Brief: Print the listing below exactly as written.

☆ ☆ ☆

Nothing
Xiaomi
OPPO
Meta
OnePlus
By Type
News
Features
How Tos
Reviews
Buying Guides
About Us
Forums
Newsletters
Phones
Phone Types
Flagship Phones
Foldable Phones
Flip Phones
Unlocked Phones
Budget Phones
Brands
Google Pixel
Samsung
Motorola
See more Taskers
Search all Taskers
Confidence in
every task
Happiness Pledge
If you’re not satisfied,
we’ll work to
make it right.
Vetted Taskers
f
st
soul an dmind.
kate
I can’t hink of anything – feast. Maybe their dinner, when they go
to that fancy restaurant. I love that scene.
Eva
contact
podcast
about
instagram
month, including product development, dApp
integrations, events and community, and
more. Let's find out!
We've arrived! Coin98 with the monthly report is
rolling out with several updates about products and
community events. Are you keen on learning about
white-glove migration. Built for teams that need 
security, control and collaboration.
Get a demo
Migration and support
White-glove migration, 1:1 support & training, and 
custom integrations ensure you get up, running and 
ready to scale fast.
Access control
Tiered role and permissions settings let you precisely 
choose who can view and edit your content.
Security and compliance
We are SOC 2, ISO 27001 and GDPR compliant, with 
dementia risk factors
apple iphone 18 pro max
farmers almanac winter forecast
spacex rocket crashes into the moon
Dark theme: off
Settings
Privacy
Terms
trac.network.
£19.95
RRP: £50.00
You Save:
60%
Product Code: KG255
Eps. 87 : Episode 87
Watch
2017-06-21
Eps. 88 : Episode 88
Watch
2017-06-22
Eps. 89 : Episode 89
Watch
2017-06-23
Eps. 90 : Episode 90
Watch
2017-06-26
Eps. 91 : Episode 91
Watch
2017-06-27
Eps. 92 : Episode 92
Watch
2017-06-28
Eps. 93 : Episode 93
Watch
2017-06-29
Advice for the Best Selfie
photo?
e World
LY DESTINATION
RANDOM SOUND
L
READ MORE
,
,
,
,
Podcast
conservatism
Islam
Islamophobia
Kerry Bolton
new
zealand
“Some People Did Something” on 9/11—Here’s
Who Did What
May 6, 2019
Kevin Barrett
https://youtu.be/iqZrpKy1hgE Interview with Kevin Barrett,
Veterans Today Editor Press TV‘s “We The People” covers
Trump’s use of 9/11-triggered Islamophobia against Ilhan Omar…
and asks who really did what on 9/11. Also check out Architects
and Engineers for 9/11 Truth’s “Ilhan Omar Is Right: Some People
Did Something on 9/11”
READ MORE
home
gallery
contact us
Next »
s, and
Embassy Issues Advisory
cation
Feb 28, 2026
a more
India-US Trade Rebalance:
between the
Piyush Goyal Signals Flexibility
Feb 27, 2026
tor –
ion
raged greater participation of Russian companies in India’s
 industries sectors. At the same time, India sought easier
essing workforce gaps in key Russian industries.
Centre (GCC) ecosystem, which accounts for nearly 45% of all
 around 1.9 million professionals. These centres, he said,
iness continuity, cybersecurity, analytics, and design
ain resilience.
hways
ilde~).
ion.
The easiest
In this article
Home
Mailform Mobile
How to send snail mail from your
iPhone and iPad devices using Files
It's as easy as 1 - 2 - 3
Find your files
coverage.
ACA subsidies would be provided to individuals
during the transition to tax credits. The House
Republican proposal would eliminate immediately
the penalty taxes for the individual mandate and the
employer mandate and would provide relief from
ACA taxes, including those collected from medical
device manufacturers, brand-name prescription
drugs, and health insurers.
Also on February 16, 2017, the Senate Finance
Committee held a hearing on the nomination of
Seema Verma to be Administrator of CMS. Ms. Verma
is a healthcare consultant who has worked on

☆ ☆ ☆

Finished exercise:
Nothing
Xiaomi
OPPO
Meta
OnePlus
By Type
News
Features
How Tos
Reviews
Buying Guides
About Us
Forums
Newsletters
Phones
Phone Types
Flagship Phones
Foldable Phones
Flip Phones
Unlocked Phones
Budget Phones
Brands
Google Pixel
Samsung
Motorola
See more Taskers
Search all Taskers
Confidence in
every task
Happiness Pledge
If you’re not satisfied,
we’ll work to
make it right.
Vetted Taskers
f
st
soul an dmind.
kate
I can’t hink of anything – feast. Maybe their dinner, when they go
to that fancy restaurant. I love that scene.
Eva
contact
podcast
about
instagram
month, including product development, dApp
integrations, events and community, and
more. Let's find out!
We've arrived! Coin98 with the monthly report is
rolling out with several updates about products and
community events. Are you keen on learning about
white-glove migration. Built for teams that need 
security, control and collaboration.
Get a demo
Migration and support
White-glove migration, 1:1 support & training, and 
custom integrations ensure you get up, running and 
ready to scale fast.
Access control
Tiered role and permissions settings let you precisely 
choose who can view and edit your content.
Security and compliance
We are SOC 2, ISO 27001 and GDPR compliant, with 
dementia risk factors
apple iphone 18 pro max
farmers almanac winter forecast
spacex rocket crashes into the moon
Dark theme: off
Settings
Privacy
Terms
trac.network.
£19.95
RRP: £50.00
You Save:
60%
Product Code: KG255
Eps. 87 : Episode 87
Watch
2017-06-21
Eps. 88 : Episode 88
Watch
2017-06-22
Eps. 89 : Episode 89
Watch
2017-06-23
Eps. 90 : Episode 90
Watch
2017-06-26
Eps. 91 : Episode 91
Watch
2017-06-27
Eps. 92 : Episode 92
Watch
2017-06-28
Eps. 93 : Episode 93
Watch
2017-06-29
Advice for the Best Selfie
photo?
e World
LY DESTINATION
RANDOM SOUND
L
READ MORE
,
,
,
,
Podcast
conservatism
Islam
Islamophobia
Kerry Bolton
new
zealand
“Some People Did Something” on 9/11—Here’s
Who Did What
May 6, 2019
Kevin Barrett
https://youtu.be/iqZrpKy1hgE Interview with Kevin Barrett,
Veterans Today Editor Press TV‘s “We The People” covers
Trump’s use of 9/11-triggered Islamophobia against Ilhan Omar…
and asks who really did what on 9/11. Also check out Architects
and Engineers for 9/11 Truth’s “Ilhan Omar Is Right: Some People
Did Something on 9/11”
READ MORE
home
gallery
contact us
Next »
s, and
Embassy Issues Advisory
cation
Feb 28, 2026
a more
India-US Trade Rebalance:
between the
Piyush Goyal Signals Flexibility
Feb 27, 2026
tor –
ion
raged greater participation of Russian companies in India’s
 industries sectors. At the same time, India sought easier
essing workforce gaps in key Russian industries.
Centre (GCC) ecosystem, which accounts for nearly 45% of all
 around 1.9 million professionals. These centres, he said,
iness continuity, cybersecurity, analytics, and design
ain resilience.
hways
ilde~).
ion.
The easiest
In this article
Home
Mailform Mobile
How to send snail mail from your
iPhone and iPad devices using Files
It's as easy as 1 - 2 - 3
Find your files
coverage.
ACA subsidies would be provided to individuals
during the transition to tax credits. The House
Republican proposal would eliminate immediately
the penalty taxes for the individual mandate and the
employer mandate and would provide relief from
ACA taxes, including those collected from medical
device manufacturers, brand-name prescription
drugs, and health insurers.
Also on February 16, 2017, the Senate Finance
Committee held a hearing on the nomination of
Seema Verma to be Administrator of CMS. Ms. Verma
is a healthcare consultant who has worked on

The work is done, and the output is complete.